## Task prompt
From the data below, report how many lines contain the word "للإخوان", giving the number and nothing else.

## Provided data
====

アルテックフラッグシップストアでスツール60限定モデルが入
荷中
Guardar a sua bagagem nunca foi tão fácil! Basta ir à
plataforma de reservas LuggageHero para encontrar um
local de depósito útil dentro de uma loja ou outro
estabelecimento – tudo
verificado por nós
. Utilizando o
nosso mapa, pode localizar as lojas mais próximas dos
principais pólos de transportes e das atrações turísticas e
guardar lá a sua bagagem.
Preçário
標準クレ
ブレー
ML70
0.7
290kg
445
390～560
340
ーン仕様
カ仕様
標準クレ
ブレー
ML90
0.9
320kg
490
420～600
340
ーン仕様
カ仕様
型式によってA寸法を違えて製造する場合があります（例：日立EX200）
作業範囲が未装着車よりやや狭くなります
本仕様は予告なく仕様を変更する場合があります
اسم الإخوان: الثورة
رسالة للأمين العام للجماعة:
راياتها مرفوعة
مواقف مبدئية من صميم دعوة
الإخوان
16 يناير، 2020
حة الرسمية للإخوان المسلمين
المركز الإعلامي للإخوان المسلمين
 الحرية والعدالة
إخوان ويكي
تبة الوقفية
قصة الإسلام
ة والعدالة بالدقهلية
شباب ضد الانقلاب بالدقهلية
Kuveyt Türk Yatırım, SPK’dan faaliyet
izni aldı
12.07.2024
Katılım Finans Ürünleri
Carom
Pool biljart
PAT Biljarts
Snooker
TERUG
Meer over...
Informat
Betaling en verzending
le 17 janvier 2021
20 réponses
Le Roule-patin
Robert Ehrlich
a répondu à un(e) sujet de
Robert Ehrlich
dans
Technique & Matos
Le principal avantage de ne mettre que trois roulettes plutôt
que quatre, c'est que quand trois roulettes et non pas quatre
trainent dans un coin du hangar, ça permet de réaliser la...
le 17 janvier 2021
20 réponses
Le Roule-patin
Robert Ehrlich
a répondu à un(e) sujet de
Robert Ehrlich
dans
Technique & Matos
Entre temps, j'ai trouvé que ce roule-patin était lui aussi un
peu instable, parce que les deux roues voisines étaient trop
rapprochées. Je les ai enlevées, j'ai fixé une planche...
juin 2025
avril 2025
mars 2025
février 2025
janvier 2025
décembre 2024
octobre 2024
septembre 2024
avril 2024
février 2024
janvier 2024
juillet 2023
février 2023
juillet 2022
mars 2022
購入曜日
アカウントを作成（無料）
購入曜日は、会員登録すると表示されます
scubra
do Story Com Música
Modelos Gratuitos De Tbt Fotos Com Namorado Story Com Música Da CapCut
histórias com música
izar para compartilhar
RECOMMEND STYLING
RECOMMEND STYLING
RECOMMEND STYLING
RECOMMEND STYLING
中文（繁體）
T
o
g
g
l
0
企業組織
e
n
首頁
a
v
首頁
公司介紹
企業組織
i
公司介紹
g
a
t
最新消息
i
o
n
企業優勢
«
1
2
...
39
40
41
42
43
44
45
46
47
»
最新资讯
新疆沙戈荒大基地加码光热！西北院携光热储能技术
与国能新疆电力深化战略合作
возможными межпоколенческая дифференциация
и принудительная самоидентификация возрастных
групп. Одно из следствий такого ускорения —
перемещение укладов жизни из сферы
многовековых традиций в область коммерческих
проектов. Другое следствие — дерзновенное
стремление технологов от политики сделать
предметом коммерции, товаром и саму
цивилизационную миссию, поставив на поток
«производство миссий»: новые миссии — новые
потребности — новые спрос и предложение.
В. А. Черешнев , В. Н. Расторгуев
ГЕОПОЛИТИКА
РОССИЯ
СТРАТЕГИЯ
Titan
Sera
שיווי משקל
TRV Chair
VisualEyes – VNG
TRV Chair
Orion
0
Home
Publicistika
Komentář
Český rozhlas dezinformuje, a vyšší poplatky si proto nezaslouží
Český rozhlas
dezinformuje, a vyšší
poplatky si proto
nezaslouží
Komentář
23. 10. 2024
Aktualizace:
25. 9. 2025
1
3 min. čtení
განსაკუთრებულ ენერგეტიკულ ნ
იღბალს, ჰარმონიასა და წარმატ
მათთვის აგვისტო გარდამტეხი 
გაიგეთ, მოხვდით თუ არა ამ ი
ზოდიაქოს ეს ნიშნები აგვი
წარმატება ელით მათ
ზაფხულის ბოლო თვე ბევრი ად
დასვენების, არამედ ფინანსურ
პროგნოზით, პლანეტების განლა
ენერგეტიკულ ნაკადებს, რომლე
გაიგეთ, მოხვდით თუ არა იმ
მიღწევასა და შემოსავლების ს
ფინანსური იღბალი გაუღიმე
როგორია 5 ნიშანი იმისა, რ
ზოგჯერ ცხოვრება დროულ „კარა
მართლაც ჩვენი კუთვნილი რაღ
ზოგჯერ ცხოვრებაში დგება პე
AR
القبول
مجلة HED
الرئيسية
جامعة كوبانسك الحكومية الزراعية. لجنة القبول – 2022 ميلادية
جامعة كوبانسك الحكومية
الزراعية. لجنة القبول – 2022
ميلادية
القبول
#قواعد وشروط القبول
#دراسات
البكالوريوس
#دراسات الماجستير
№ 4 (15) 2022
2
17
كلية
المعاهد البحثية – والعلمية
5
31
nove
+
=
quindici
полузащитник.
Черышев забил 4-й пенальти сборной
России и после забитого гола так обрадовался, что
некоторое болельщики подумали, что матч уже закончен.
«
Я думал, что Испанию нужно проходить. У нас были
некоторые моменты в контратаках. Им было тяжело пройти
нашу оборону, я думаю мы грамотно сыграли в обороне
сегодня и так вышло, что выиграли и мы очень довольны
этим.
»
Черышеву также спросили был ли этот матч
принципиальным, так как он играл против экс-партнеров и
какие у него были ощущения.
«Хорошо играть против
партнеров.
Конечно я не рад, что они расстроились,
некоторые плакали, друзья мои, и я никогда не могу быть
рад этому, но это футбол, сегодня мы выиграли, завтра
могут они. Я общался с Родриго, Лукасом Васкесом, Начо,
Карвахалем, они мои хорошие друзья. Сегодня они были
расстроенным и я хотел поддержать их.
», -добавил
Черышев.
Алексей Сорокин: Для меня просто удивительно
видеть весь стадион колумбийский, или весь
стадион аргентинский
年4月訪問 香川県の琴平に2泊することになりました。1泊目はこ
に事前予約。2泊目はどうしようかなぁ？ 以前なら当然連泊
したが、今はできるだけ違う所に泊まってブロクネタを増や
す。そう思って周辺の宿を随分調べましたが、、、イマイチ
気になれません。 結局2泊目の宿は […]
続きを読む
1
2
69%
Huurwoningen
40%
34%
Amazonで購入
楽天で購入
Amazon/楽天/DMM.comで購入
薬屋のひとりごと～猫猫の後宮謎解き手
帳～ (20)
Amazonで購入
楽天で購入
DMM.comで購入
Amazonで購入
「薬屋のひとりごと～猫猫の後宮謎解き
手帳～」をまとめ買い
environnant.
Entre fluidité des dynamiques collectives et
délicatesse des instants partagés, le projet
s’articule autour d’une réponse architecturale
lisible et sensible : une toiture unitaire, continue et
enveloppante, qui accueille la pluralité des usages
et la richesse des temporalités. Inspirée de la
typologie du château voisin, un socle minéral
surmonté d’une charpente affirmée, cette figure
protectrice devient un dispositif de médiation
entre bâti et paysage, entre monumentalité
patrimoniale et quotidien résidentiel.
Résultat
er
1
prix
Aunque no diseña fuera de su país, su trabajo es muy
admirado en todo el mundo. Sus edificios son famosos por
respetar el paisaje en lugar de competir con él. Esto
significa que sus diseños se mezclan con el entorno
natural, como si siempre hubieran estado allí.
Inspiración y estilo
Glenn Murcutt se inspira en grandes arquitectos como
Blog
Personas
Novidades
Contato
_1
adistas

====

## Exercise output
2